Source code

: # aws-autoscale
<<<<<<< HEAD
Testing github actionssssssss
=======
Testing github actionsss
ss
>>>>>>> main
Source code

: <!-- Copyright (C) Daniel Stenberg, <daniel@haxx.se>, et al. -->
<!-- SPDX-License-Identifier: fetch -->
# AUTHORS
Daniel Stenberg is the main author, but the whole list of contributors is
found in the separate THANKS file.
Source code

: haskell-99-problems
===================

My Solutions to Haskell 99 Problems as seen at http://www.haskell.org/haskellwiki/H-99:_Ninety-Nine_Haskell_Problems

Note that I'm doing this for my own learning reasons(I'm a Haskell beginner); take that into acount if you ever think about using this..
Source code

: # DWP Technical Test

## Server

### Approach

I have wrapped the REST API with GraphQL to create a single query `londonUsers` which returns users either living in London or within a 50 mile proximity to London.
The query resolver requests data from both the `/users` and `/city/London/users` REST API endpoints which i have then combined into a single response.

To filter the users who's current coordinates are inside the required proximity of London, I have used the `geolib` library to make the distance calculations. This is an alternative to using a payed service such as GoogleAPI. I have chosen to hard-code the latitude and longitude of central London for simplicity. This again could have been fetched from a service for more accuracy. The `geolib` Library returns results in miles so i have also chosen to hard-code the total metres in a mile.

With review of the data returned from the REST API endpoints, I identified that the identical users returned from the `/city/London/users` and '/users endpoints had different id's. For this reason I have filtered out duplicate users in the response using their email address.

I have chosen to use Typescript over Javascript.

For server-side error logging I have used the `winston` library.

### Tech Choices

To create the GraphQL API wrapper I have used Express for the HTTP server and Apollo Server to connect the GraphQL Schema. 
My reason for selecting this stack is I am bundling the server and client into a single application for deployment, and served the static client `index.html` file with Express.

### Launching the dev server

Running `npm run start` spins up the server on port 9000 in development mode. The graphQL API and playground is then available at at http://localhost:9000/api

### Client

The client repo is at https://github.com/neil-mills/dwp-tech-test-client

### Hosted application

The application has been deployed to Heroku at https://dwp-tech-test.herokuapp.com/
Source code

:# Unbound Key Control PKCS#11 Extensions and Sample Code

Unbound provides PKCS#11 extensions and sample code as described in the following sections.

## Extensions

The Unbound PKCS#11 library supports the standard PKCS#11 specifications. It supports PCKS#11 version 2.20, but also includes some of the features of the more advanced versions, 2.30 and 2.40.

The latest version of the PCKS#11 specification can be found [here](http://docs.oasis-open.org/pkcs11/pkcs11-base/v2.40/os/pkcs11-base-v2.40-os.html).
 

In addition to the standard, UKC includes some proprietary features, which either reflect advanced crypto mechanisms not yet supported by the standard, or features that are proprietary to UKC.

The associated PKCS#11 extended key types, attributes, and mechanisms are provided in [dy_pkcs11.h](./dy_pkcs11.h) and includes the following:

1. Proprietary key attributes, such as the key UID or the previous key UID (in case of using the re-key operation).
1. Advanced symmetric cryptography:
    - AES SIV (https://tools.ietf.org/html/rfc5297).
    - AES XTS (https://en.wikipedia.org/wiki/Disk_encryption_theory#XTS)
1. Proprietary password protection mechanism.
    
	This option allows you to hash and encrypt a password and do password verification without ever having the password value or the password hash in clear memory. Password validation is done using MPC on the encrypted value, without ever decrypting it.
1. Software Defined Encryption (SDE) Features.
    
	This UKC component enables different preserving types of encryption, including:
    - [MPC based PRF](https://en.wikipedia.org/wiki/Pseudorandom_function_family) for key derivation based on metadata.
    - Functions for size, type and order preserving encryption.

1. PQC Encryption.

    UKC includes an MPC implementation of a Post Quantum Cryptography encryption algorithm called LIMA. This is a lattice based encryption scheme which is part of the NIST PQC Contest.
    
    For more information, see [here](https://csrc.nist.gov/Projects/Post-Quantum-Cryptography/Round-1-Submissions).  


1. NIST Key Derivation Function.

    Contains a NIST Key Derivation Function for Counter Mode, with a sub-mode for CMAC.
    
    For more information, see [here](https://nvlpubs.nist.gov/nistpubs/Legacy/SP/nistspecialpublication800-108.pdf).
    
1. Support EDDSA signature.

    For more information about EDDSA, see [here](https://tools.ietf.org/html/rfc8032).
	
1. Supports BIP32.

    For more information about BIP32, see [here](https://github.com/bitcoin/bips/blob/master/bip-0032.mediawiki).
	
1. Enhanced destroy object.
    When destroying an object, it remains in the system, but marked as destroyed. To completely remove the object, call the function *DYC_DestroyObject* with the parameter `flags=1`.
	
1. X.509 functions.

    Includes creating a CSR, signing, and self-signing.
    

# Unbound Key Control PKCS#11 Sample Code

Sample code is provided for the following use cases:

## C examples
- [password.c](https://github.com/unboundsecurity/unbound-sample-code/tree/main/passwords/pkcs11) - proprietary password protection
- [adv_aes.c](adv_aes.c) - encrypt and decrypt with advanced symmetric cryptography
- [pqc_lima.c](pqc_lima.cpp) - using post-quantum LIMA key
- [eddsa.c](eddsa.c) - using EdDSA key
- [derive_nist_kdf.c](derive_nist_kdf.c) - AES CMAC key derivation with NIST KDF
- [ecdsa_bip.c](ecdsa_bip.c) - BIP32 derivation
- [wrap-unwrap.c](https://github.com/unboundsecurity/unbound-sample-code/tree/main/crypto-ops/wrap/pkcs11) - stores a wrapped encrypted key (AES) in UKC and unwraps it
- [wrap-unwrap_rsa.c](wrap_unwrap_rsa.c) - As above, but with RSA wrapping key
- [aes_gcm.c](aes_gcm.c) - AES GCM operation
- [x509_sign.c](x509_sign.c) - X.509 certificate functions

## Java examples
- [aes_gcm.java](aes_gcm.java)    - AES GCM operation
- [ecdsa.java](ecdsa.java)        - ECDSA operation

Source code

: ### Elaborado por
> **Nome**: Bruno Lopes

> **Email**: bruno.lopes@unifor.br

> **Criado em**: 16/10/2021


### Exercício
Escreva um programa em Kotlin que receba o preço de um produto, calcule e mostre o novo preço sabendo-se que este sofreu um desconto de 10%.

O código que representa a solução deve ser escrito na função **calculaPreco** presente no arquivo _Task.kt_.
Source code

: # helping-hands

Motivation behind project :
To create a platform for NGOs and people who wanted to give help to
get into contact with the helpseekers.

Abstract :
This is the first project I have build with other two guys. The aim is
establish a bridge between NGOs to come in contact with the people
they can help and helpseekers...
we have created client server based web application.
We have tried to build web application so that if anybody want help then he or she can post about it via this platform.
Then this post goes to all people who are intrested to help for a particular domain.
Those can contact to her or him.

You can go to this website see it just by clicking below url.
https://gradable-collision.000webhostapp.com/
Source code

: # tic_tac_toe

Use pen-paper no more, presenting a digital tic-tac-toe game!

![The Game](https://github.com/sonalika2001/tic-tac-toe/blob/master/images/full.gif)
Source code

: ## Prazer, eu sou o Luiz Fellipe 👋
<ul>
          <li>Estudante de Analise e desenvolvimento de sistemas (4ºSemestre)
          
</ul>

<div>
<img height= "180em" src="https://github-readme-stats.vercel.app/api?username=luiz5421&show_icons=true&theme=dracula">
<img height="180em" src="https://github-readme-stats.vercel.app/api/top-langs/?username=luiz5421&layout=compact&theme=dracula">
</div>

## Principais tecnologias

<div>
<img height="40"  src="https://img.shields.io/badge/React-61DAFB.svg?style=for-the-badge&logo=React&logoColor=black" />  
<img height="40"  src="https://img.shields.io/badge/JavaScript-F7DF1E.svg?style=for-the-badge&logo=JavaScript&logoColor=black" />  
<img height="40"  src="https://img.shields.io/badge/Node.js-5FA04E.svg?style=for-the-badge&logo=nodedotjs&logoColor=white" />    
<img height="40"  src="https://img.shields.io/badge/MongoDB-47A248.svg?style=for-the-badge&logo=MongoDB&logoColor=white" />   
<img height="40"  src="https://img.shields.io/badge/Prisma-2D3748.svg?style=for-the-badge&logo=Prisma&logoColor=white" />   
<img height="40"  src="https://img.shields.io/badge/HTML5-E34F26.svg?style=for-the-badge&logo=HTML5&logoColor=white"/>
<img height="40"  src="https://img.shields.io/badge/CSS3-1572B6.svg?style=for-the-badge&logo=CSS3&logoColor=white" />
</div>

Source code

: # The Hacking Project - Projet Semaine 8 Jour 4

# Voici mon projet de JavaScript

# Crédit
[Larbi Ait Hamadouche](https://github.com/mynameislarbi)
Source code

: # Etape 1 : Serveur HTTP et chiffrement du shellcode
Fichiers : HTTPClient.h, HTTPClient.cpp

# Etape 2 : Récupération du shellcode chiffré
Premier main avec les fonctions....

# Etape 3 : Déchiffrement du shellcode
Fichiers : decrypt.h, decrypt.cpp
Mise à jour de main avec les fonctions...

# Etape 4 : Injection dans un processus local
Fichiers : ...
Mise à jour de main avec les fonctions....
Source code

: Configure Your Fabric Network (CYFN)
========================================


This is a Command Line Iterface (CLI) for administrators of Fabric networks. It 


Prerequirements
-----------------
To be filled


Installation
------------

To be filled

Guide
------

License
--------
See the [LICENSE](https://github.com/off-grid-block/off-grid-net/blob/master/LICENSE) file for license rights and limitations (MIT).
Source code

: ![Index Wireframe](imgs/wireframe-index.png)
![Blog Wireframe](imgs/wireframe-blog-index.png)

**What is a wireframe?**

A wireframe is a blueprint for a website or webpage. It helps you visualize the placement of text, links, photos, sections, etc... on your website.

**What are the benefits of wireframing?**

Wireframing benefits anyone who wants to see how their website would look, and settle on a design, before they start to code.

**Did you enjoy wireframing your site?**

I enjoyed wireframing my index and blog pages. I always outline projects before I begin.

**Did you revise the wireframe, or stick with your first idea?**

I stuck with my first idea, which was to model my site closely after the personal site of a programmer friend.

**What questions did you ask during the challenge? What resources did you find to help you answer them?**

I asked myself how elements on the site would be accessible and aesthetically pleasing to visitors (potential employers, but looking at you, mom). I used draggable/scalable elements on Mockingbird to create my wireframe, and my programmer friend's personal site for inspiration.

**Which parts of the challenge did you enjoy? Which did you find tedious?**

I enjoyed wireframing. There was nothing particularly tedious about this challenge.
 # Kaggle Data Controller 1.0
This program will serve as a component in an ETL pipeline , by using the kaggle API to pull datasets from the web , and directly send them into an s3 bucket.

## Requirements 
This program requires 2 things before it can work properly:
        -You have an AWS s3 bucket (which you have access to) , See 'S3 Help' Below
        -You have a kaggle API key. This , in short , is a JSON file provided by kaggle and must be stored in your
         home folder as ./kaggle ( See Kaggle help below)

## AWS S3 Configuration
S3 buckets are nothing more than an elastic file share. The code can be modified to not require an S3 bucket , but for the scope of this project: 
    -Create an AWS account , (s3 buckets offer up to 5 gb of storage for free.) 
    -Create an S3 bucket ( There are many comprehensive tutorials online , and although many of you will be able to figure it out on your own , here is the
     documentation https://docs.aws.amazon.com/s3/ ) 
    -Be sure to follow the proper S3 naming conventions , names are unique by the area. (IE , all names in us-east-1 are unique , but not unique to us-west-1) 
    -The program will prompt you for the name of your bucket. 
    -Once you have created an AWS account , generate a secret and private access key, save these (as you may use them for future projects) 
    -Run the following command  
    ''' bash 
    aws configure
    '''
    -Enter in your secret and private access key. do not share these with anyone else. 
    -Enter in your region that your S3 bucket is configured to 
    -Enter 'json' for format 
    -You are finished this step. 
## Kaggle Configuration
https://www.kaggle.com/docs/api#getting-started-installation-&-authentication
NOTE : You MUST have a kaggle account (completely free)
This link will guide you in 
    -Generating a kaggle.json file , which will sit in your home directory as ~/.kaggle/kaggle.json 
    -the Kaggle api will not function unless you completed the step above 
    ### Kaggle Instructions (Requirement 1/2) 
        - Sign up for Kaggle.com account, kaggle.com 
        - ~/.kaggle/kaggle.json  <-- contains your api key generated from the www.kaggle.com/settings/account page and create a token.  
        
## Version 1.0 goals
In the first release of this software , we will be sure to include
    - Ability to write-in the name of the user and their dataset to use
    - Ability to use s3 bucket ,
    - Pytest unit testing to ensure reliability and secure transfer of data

Required action: Copy each line of the entries in which the string "standard" is found.

Task output:
The Unbound PKCS#11 library supports the standard PKCS#11 specifications. It supports PCKS#11 version 2.20, but also includes some of the features of the more advanced versions, 2.30 and 2.40.
In addition to the standard, UKC includes some proprietary features, which either reflect advanced crypto mechanisms not yet supported by the standard, or features that are proprietary to UKC.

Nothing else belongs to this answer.